→ **Short task**: Reproduce the stretch of the Wicked Appetite review below that begins at "I enjoyed it" and stops after "sort of scrutiny.".

→ **Supplied passage**:
»»

Wicked Appetite: Lizzy Tucker, #1 -- Janet Evanovich

Wicked appetite After inheriting her Aunt Ophelia's house, Lizzy Tucker's life takes a turn for the better. She quits her job in NYC, moves to Massachusetts and gets a job making cupcakes (and other things, but cupcakes are her specialty) in a small local bakery. 

Everything is going well.

Until Mr. Tall, Blond, Handsome and Clearly Dangerous shows up and informs her that due to a Power she hadn't even known she'd possessed, she is A) in danger and B) going to have to help him Save the World by collecting the Seven Stones that control the Seven Deadly Sins before his Tall, Dark, Handsome, Clearly Dangerous and Probably Evil cousin.

A seriously tough housecat and an extremely rude monkey also take part in the action. As well as a Book of Spells that may or may not actually work.

This, being the first book in a series, only deals with one of the stones. You may have deduced from the title, Wicked Appetite, that this adventure revolves around the stone that controls gluttony.

I enjoyed it -- enough that I zoomed right along, laughed out loud a few times, and, if I'd had it on a day off, I'd have read it in one sitting -- but not so much that I'm excited for the second book in the series. It's a book that was enjoyable enough during the couple of hours it took to read (it's just over three hundred pages, but has billion-point font, huge margins and is double-spaced), but that doesn't stand up to any sort of scrutiny.

While she's got an engaging, chatty voice, Lizzy's not a particularly interesting heroine. She's pretty much defined by her cooking skills and by her lack of adventurousness -- there's just not really anything else going on there. Which makes Diesel's (YES. HIS NAME IS DIESEL. AND THE COUSIN'S NAME IS GERWULF GRIMOIRE. I KID YOU NOT.) attraction to her feel bizarre and forced (like Evanovich knew that romance-y stuff was a necessity, so she just plunked it in). For that matter, Diesel's not very interesting, either. He just swans around being attractive and sleeps naked and chuckles at the hilariousness that ensues whenever Lizzy is Overcome by the Power of Gluttony.

««

→ **Data section**:

»»

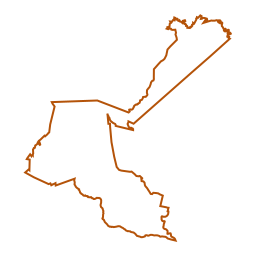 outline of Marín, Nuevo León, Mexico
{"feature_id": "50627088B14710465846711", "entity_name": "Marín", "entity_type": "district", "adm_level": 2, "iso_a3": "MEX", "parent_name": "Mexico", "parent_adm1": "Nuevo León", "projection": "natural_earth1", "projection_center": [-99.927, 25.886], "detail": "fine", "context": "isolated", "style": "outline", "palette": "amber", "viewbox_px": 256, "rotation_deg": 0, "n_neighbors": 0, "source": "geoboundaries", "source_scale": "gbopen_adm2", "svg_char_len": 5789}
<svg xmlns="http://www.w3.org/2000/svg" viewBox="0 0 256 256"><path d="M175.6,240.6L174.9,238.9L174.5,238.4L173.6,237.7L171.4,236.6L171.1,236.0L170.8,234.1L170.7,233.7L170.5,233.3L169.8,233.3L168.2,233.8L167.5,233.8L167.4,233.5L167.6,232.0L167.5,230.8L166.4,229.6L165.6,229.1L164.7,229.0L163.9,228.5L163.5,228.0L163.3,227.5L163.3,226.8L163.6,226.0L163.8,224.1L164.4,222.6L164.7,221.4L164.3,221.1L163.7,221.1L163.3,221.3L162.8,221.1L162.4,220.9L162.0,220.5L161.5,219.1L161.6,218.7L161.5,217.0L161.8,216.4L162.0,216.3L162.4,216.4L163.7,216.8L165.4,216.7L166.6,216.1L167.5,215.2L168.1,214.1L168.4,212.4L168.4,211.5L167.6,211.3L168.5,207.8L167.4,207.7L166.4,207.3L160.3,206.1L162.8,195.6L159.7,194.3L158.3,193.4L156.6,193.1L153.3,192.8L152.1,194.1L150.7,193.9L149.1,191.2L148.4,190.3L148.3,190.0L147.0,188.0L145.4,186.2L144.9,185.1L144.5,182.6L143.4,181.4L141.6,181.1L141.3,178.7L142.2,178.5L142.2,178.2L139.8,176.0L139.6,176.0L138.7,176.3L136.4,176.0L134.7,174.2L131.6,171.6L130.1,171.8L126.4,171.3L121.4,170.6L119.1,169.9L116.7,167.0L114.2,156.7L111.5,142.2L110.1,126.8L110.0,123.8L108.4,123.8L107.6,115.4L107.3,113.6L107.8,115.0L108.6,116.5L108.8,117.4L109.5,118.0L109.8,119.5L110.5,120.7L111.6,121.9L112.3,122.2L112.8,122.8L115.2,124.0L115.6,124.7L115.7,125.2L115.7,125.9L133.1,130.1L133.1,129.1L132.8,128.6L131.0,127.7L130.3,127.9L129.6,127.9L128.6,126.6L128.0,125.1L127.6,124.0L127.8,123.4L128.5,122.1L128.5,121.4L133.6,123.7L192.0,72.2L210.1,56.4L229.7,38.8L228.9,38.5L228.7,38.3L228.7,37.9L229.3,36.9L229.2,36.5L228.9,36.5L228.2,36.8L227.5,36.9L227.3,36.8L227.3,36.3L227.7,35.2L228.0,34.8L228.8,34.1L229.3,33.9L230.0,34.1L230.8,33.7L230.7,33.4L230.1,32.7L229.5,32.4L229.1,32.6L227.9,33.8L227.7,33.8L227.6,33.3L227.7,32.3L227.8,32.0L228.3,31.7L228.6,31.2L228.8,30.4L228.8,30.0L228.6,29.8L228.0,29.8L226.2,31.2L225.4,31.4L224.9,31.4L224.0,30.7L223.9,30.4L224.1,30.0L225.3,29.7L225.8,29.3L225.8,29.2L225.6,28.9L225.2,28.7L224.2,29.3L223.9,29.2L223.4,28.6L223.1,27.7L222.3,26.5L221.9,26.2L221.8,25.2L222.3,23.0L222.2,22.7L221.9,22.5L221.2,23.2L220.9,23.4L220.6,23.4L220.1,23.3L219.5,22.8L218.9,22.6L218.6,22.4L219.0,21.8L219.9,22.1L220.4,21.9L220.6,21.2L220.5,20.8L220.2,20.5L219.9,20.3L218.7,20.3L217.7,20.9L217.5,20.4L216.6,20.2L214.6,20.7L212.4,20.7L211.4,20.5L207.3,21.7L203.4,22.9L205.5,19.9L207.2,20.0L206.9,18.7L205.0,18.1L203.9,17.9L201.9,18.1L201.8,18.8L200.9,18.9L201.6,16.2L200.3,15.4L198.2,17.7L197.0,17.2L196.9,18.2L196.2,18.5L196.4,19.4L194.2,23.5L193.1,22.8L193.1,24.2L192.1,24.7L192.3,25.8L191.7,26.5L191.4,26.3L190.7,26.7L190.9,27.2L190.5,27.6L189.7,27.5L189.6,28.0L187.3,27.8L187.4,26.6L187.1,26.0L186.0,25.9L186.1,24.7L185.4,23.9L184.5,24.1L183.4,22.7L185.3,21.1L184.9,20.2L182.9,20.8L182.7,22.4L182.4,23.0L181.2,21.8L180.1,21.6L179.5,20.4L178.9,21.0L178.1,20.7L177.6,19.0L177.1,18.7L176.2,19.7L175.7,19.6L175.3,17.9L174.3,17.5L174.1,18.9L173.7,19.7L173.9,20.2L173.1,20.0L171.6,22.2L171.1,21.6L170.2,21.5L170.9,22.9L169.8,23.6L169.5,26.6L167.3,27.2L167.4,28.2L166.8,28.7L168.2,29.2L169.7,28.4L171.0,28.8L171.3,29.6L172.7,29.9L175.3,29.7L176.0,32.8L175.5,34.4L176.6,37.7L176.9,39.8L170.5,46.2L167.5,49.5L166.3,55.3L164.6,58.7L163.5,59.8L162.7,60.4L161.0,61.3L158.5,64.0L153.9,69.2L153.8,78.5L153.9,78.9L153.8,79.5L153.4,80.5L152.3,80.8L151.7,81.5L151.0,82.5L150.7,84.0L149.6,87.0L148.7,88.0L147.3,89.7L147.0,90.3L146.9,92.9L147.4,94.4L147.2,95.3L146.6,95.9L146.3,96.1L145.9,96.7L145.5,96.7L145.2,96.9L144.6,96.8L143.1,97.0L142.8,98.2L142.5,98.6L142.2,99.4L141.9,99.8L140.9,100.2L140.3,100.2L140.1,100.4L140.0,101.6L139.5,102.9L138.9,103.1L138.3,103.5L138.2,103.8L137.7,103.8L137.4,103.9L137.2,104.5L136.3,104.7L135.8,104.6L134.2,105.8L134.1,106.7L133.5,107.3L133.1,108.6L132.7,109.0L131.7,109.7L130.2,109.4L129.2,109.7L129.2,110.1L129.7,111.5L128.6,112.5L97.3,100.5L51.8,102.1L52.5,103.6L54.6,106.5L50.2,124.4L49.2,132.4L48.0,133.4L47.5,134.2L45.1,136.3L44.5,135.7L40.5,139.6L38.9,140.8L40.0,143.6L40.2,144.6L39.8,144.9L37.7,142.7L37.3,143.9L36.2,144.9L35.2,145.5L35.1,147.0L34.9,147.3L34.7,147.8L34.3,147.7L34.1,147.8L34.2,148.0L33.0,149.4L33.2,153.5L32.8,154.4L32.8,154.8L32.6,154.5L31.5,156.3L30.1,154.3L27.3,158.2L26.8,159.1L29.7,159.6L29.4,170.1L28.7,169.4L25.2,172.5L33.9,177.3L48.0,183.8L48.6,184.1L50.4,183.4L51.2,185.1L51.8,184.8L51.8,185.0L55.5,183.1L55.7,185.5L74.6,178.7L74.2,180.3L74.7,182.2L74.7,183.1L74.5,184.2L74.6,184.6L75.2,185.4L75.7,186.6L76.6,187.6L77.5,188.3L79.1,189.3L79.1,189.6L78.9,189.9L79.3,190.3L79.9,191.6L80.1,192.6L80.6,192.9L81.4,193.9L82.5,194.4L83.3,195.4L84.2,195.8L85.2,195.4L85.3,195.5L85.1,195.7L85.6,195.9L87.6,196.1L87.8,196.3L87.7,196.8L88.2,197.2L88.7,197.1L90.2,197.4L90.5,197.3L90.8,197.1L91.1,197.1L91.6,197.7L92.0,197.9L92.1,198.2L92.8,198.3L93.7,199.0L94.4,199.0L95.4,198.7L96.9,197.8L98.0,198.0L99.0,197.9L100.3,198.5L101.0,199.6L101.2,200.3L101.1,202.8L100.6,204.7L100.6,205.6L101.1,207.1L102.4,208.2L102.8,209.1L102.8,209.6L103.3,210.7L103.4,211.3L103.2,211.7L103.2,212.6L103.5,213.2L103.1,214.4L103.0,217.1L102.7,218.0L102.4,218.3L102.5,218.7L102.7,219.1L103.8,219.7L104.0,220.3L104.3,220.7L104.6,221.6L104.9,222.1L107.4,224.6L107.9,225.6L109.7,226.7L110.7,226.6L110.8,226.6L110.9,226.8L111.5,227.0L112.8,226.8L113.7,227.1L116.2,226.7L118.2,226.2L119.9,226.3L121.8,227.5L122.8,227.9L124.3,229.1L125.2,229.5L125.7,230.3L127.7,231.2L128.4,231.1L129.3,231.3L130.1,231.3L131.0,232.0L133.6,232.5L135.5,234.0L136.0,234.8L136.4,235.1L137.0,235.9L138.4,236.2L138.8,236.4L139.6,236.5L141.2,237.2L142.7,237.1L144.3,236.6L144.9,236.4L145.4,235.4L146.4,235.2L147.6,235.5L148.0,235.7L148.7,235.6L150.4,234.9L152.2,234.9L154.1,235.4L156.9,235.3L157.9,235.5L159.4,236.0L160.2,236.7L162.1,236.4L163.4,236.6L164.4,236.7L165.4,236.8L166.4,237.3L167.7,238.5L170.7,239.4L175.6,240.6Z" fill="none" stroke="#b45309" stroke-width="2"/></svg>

««

→ **Response below**:
I enjoyed it -- enough that I zoomed right along, laughed out loud a few times, and, if I'd had it on a day off, I'd have read it in one sitting -- but not so much that I'm excited for the second book in the series. It's a book that was enjoyable enough during the couple of hours it took to read (it's just over three hundred pages, but has billion-point font, huge margins and is double-spaced), but that doesn't stand up to any sort of scrutiny.